As a councillor, most of the actual powers I would have are directly related to the delivery of housing, including adopting a budget, borrowing money, disposing land held by Dublin City Council, making a development plan and zoning and re-zoning of land. Dublin City Council has a revenue budget of €1 billion for 2019 which is more than ten national government departments are allocated for the same year. There is no greater obligation on a councillor in the next five years than to help increase the supply of both social and affordable housing in this city. I want to ensure that the money that will be spent, and the powers that we can deploy deliver for the housing demands of this city.
Dublin City Council has a massive role to play in the affordability of rent in Dublin city. The latest figures show that the council has a housing stock of 24,454 houses and apartments, making it 12 times the size of the largest private landlord in the country. I want to use my actual powers as a councillor and consequent responsibilities over this existing housing stock to help increase affordability of rent in the private rental sector.
I recently held a public meeting with Peter McVerry, which happened to coincide with the increase of homelessness figures to 10,000. It is hard to think of a more pressing social issue that councillors will face over the next five years than tackling homelessness. Peter’s clear view is that Dublin City Council and other local authorities should get back into the business of building social housing. Peter also believes that there should be moratorium on private landlord evictions for the next three years.
While as a councillor, I won’t have any power in relation to such a proposed moratorium, the provision of emergency, short-term and long-term accommodation falls on the shoulders of Dublin City Council. While the economic priority of the council must be in making Dublin a thriving city with which to work and live in, the social priority must be to halt and reduce the plight of homelessness and we all need to work together on a cross-party basis to achieve these aims.
Dublin City Council has a clear statutory function in this area. The first is to maintain and establish where these properties and sites are and list them on a vacant site register. I think the council needs to significantly increase both the investment and resource in this area. Secondly, is the imposition of a levy for those premises actually listed. It is no good just increasing the list and collecting the levies however, the existence of these powers needs to be used as leverage to drive actual development of housing.

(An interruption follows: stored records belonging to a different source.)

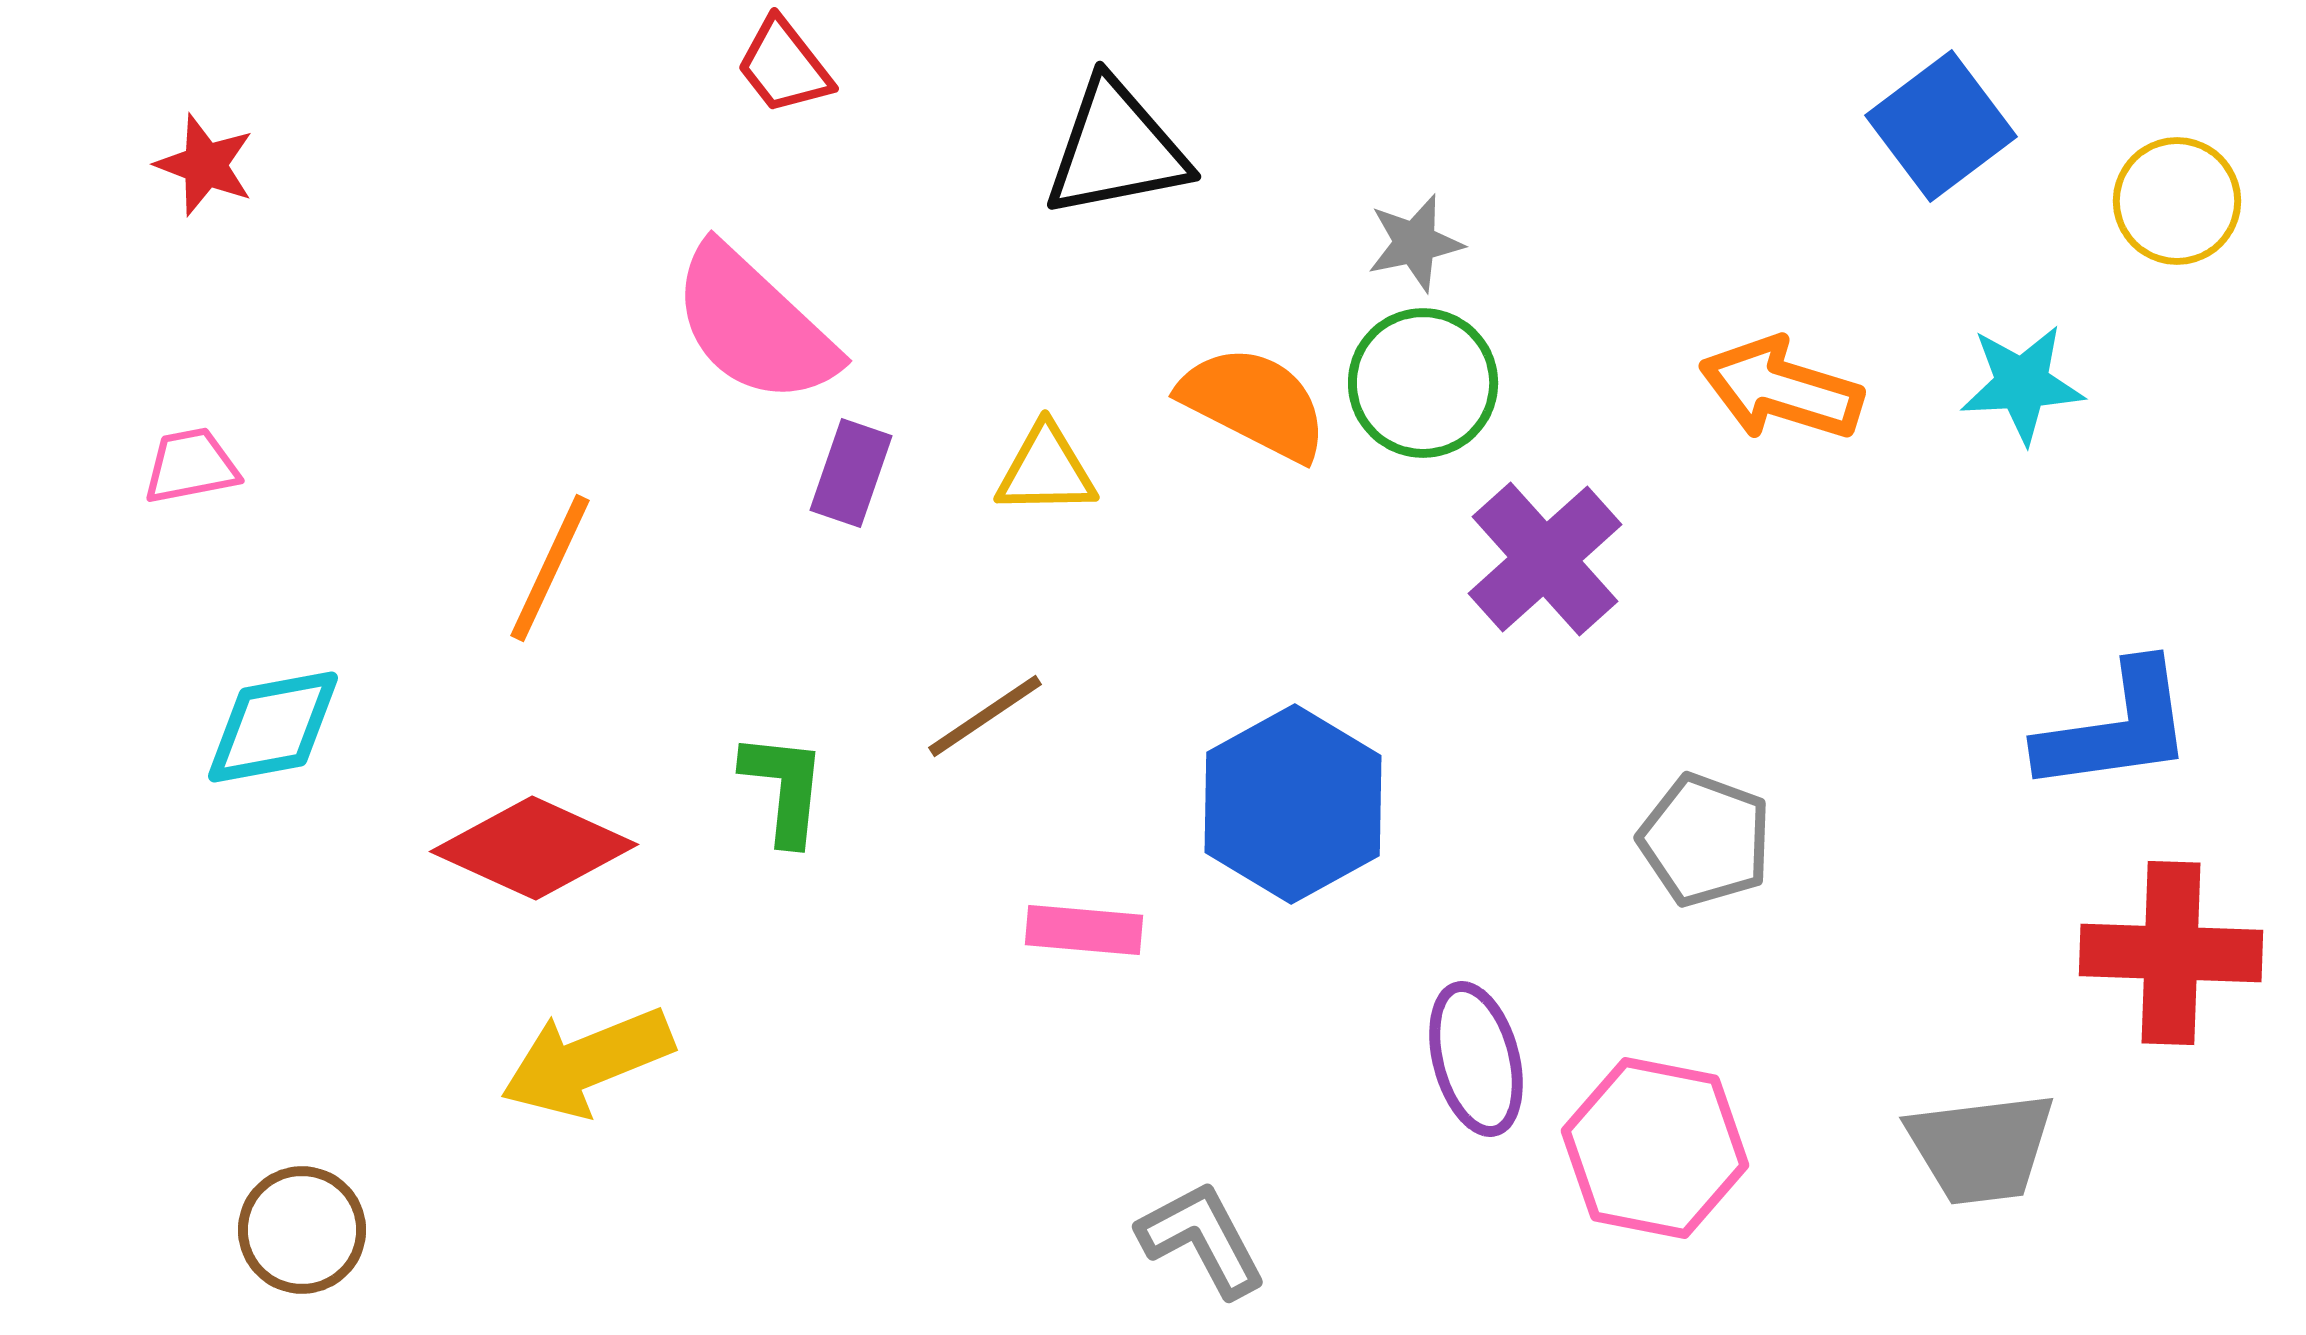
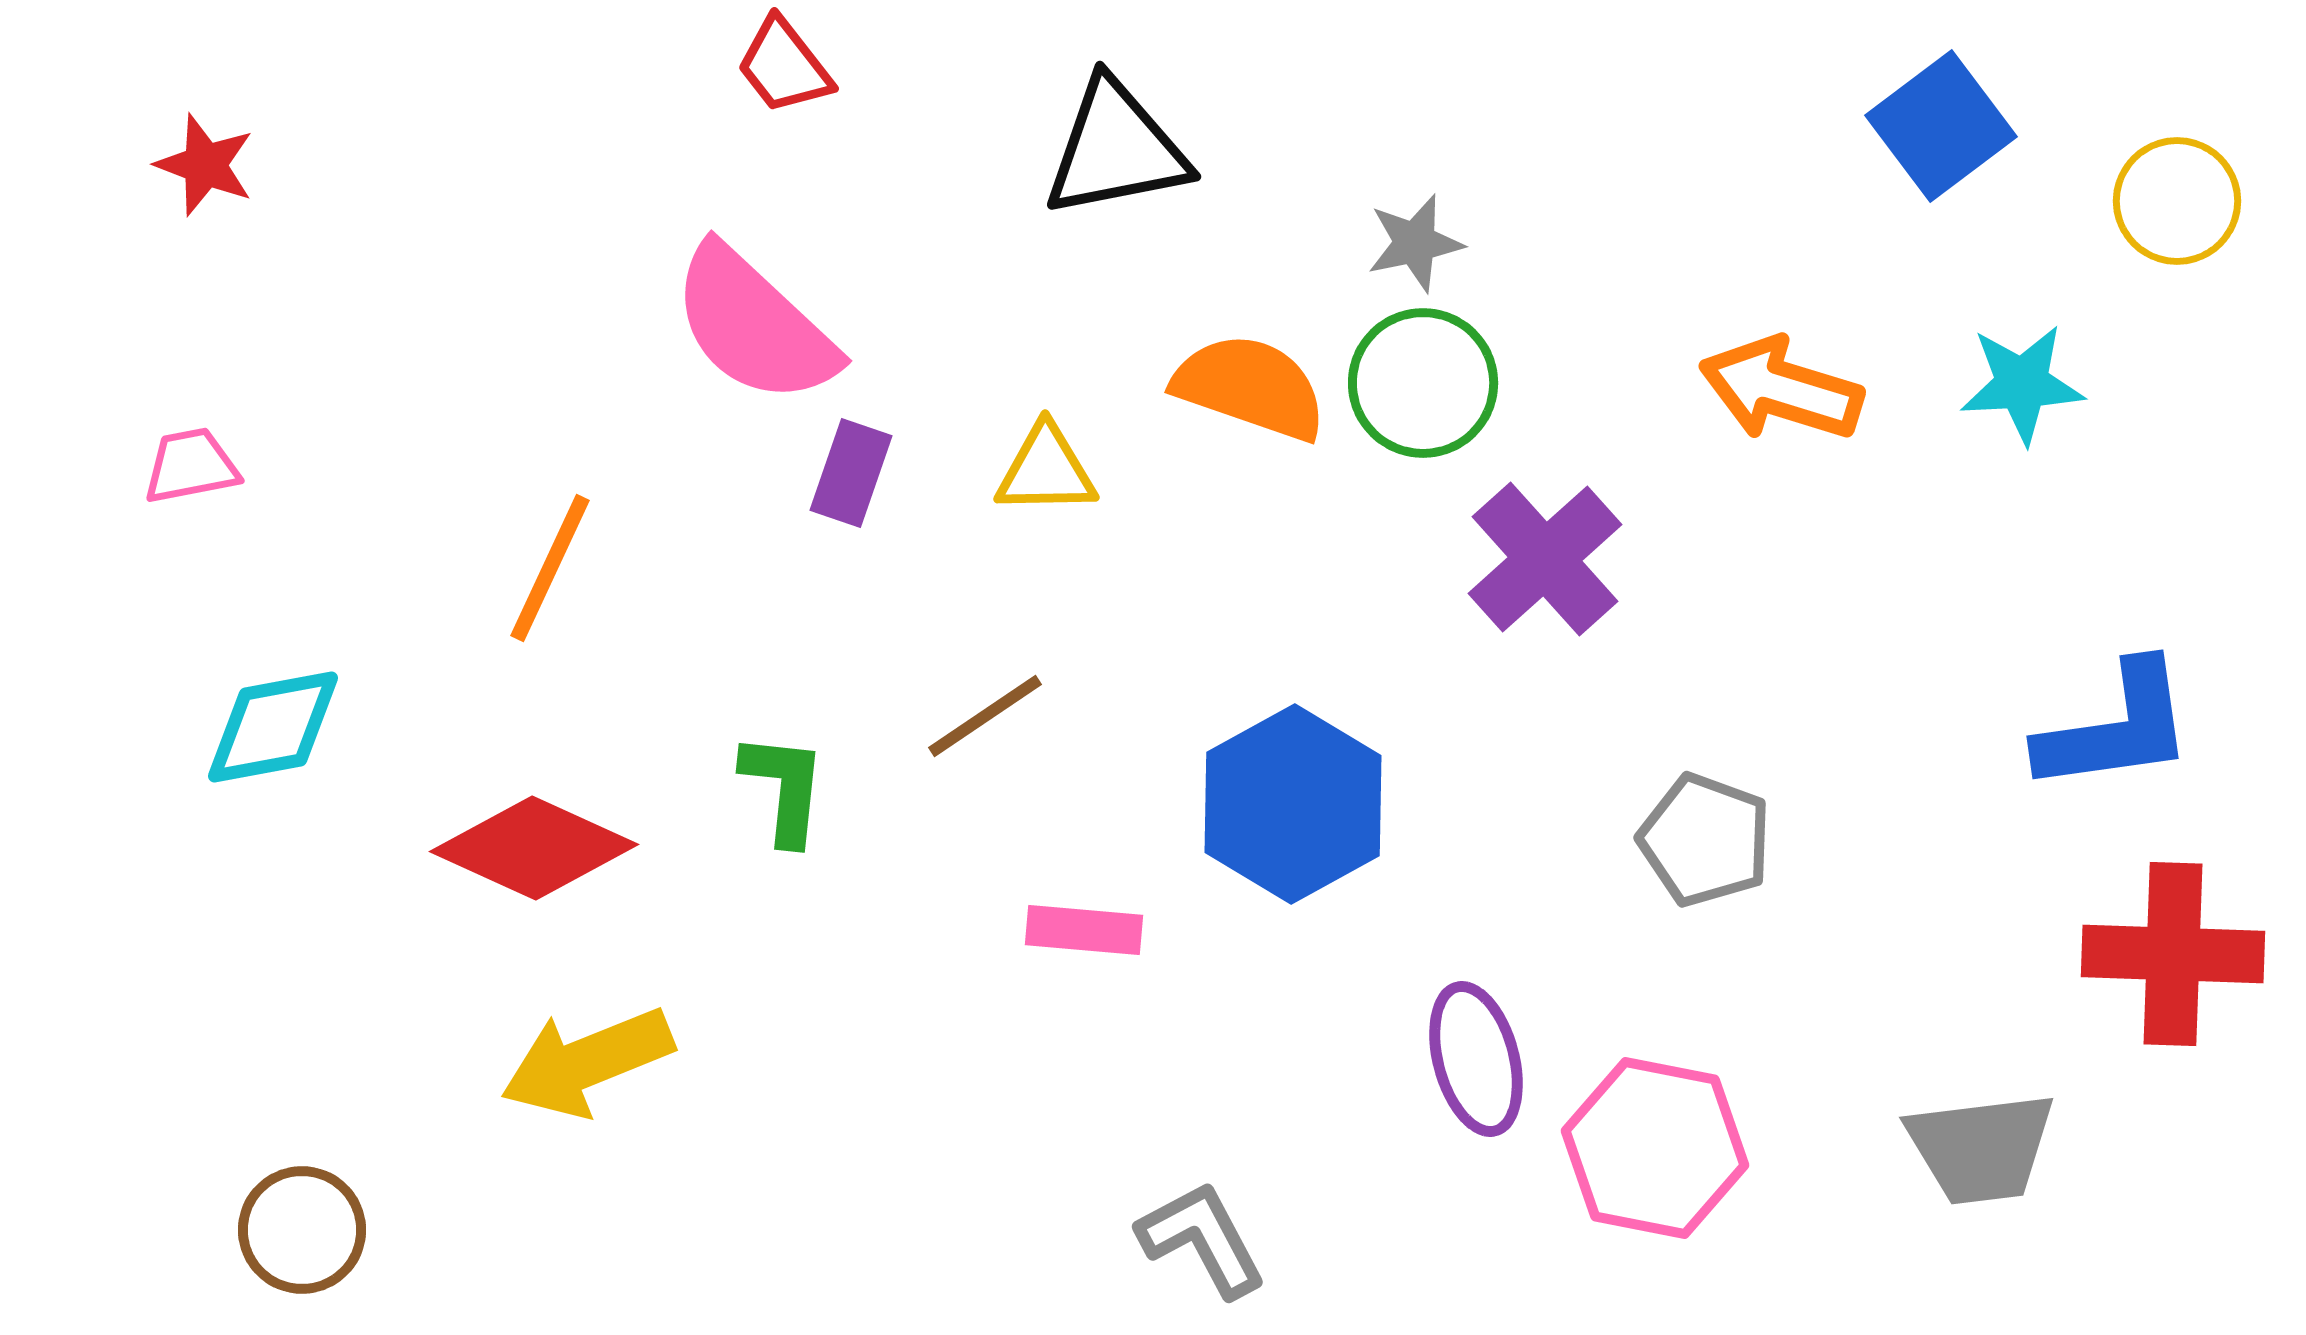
orange semicircle: moved 4 px left, 16 px up; rotated 8 degrees counterclockwise
red cross: moved 2 px right, 1 px down
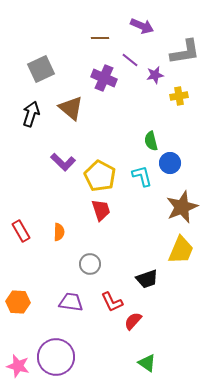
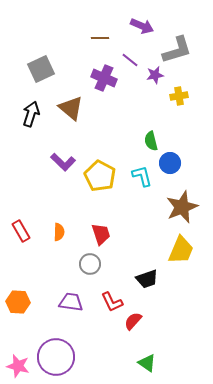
gray L-shape: moved 8 px left, 2 px up; rotated 8 degrees counterclockwise
red trapezoid: moved 24 px down
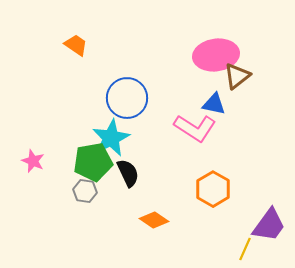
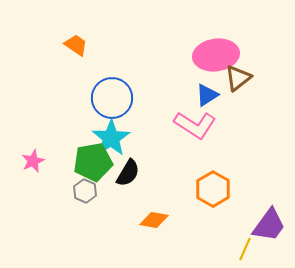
brown triangle: moved 1 px right, 2 px down
blue circle: moved 15 px left
blue triangle: moved 7 px left, 9 px up; rotated 45 degrees counterclockwise
pink L-shape: moved 3 px up
cyan star: rotated 6 degrees counterclockwise
pink star: rotated 25 degrees clockwise
black semicircle: rotated 56 degrees clockwise
gray hexagon: rotated 15 degrees clockwise
orange diamond: rotated 24 degrees counterclockwise
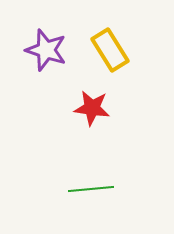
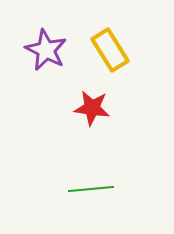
purple star: rotated 9 degrees clockwise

As a public representative and as a daily public transport user, I can shine a light both on the problems faced by commuters and how we can overcome one of the worst cities in the world for traffic congestion. I believe a lot of the community disruption that has been caused by recent public transport proposals was entirely avoidable and with better consultation with the affected communities and greater political accountability, more cohesive solutions could have been put forward. If elected, I would hope to use my power to close the gap between residents, business owners, commuters and members of the community to deliver better public transport solutions for the city.
As a keen cyclist myself, I want to use my time in Dublin City Council to focus on delivering cycling infrastructure that is achievable. I don’t believe in pitting car drivers against cyclists or pedestrians because all it does is create unnecessary tensions in communities when most people want better cycling facilities and improved pedestrian amenities for vulnerable road users.
Support in full the implementation of the Dublin City Council Climate Change Action Plan which seeks 33 percent better energy use by the council by 2020 and a 40 percent reduction in the council’s greenhouse gas emissions by 2030. Ensure that any votes that I am asked to consider on whatever the issue is, keeps the council on track to meet those targets.
Each of these issues probably have to be considered separately. Proliferation of litter and dog poo can be changed through behaviour nudged along by both awareness campaigns and more public and dog poo bins in offending areas. Illegal dumping is a serious crime and should be treated as such, and a greater number of investigations and prosecutions are required.
Where parks and green spaces already exist as community amenities, they need to be protected notwithstanding demands for housing and development. Housing with no community is not a home. I also think a key job of a councillor is to harness both the power and resources of local government to work with tidy towns committees and other community groups in this area to help deliver on their aims and objectives and that’s what I intend to do.
Public spaces in Dublin city and suburban villages are essential to the survival of culture, community and enterprise in Dublin. In the last decade, we have seen how the ingenuity of local community groups, artists and businesses have promoted the use of public space above and beyond what ever previously existed in Dublin. A trip to the park as a child was to feed the ducks, now it might be for an outdoor concert, food truck or exhibition. This movement needs to be supported and grow to ensure an appropriate balance is met between the provision of housing and the preservation of community.